Assignment 1 | In the baseball and environmental regulation post, what does Stavins propose as the solution to the inadequacy he identifies?
Assignment 2 |
Do these statements agree with the baseball and environmental regulation post? For each, answer yes or no and quote the words that decide it.
(a) Robert Stavins is described as a Harvard environmental economist.
(b) The quoted statement about uncertainty appeared in a Wall Street Journal column.
(c) The RIA is required by Presidential Order for any proposed new piece of federal regulation.

Selected excerpt |
BEGIN

Baseball and Environmental Regulation

"Formal quantitative assessments of uncertainty can mark a truly significant step forward in enhancing regulatory analysis under Presidential Executive Orders."  This stuffy-sounding statement appeared today in a otherwise trenchant Huffington Post column by Harvard environmental economist Robert Stavins.  Dr. Stavin’s target in today’s piece is the so-called RIA–the Regulatory Impact Analysis required by Presidential Order for any proposed new piece of federal regulation.
Stavins’s concern is that current methods of evaluating proposed environmental regulations do not attempt to account in a meaningful way for uncertainty, especially uncertainty over time. His solution to this inadequacy is Monte Carlo simulation (which has over the past year been lambasted for its use in the financial sector for its own inadequacies–but never mind, anyone reading this is likely to understand that a risk analysis model is only as good as its inputs).

END

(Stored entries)
BEGIN

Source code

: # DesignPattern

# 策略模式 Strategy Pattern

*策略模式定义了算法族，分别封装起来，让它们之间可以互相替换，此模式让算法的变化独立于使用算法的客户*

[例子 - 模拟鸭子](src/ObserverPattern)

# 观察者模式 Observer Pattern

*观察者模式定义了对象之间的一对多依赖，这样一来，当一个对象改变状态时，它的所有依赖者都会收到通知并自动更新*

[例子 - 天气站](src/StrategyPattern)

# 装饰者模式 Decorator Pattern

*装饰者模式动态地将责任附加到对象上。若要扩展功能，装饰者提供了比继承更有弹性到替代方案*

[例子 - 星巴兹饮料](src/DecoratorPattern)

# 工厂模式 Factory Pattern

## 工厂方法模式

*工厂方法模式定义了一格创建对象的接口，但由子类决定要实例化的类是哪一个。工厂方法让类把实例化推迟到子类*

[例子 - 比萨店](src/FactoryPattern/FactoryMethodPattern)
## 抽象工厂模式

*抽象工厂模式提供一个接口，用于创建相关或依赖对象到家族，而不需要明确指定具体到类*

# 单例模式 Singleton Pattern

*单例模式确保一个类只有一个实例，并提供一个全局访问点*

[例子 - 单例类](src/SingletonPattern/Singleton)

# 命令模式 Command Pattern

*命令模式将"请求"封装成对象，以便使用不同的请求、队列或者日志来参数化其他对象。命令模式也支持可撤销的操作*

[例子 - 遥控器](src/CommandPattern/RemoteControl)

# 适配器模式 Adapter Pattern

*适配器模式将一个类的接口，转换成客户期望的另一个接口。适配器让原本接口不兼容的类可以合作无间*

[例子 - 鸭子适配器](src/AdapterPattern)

END

Answer area 1 | Monte Carlo simulation.

Answer area 2 |
(a) Yes: "Harvard environmental economist Robert Stavins"
(b) No: "appeared today in a otherwise trenchant Huffington Post column"
(c) Yes: "the Regulatory Impact Analysis required by Presidential Order for any proposed new piece of federal regulation"